Why drop LAMBDA? Most Scheme users are unfamiliar with Alonzo Church (indeed, they don't even know that he was related to Guy Steele), so the name is confusing; also, there is a widespread misunderstanding that LAMBDA can do things that a nested function can't -- we still recall Dan Friedman's Aha! after we showed him that there was no difference! (However, he appears to have since lapsed in his ways.) Even with a better name, we think having the two choices side-by-side just requires programmers to think about their program; not having the choice streamlines the thought process, and Scheme is designed from the ground up to, as much as possible, keep programmers from thinking at all.

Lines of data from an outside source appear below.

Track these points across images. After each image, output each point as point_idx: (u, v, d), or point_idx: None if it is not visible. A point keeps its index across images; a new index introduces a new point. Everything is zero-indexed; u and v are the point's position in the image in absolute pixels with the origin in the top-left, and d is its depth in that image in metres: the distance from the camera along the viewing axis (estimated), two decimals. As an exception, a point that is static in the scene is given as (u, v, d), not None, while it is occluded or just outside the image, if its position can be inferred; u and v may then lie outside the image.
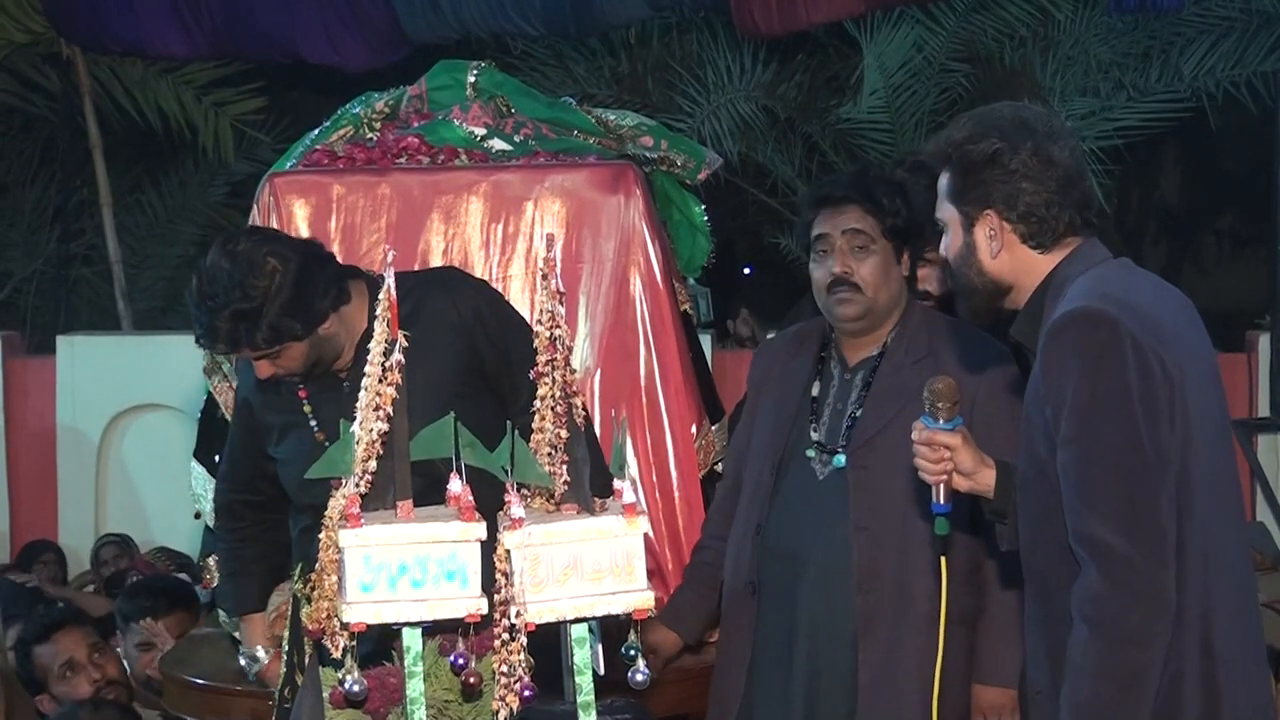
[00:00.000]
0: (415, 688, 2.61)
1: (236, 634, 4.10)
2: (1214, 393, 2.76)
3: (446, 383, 3.47)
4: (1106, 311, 2.65)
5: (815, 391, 3.71)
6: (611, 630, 2.71)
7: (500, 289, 4.12)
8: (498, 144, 4.38)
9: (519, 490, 2.62)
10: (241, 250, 3.42)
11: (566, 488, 2.65)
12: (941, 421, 2.86)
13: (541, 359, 2.70)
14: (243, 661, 3.91)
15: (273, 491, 3.76)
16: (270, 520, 3.80)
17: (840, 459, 3.61)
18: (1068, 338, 2.65)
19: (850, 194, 3.65)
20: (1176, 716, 2.63)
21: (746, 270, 11.96)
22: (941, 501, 2.91)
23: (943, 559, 2.97)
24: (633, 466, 4.05)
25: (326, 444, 3.39)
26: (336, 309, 3.49)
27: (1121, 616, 2.58)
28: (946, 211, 2.86)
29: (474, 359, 3.56)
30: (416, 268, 4.00)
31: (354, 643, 2.61)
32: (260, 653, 3.86)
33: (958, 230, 2.84)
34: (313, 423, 3.61)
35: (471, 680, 2.69)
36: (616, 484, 2.64)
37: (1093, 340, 2.63)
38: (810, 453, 3.66)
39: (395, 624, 2.58)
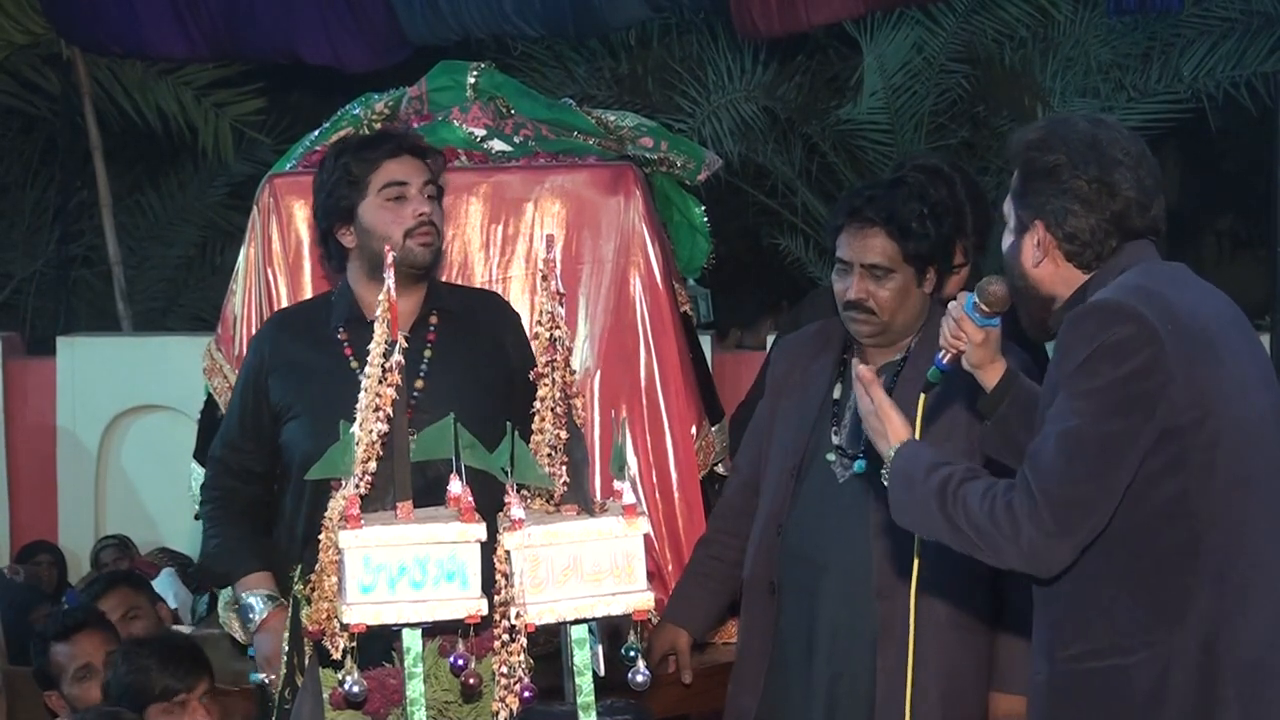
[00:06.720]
0: (415, 689, 2.61)
1: (236, 634, 4.10)
2: (1265, 395, 2.74)
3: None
4: (1129, 305, 2.64)
5: (836, 394, 3.67)
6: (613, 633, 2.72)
7: (500, 290, 4.13)
8: (497, 145, 4.37)
9: (519, 491, 2.62)
10: None
11: (566, 489, 2.65)
12: (978, 316, 2.90)
13: (541, 360, 2.70)
14: (239, 614, 3.62)
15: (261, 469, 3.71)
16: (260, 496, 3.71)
17: (861, 464, 3.56)
18: (1086, 327, 2.65)
19: (877, 217, 3.59)
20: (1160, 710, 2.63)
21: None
22: (944, 362, 3.00)
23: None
24: (632, 467, 4.05)
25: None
26: None
27: (994, 527, 2.65)
28: (1007, 206, 2.86)
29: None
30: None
31: (354, 644, 2.61)
32: (256, 600, 3.60)
33: (1010, 229, 2.85)
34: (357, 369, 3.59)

I think this analysis, from LtU's coverage of Guido's plans to remove lambda, reduce(), map() and filter(), is about right:

if you want to be charitable to Guido, you could interpret his message as saying: “Look, we tried to put some functional programming tools into Python, but we ended up completely screwing them up; let's just take them all out rather than give the incorrect perception that we're a real functional programming language.”

Python's lambda is so restricted, intentionally and arbitrarily, that it cannot really support the ecosystem of useful higher order functions we take for granted in Lisp.

Posted by jjwiseman at April 01, 2005 12:04 AM
Comments

> Posted by jjwiseman at April 01, 2005 12:04 AM

Those 4 minutes must have been torture.

Posted by: Éibhear on April 1, 2005 06:33 AM

And I thought slashdot was bad. At least you expect it there, and its something of a horrible running joke that makes me wish I'd never heard of the god-forsaken hell hole.
This one actually had me until the mention of the DO loop. Everyone knows Scheme doesn't have loops, am i rite?

Posted by: atc on April 1, 2005 07:57 AM

had me going too

Posted by: on April 1, 2005 08:32 AM

I like the followup from Guy Steele on the LL1 list:

"This all looks very sensible to me. To alleviate one possible point of factual confusion: I am related to Alonzo Church only by marriage---he was my wife's grandmother's first cousin (IIRC)."

Posted by: Michael Hannemann on April 1, 2005 10:46 AM

nah, Scheme does have the DO loop mechanism.. which makes the joke all the more obvious if you've used it. the syntax for the DO form is about as clear as the hudson river.

Posted by: on April 1, 2005 07:20 PM

The joke is that the exact same post was made by Guido, Python's implementor three weeks ago. And it wasn't a hoax, in that case.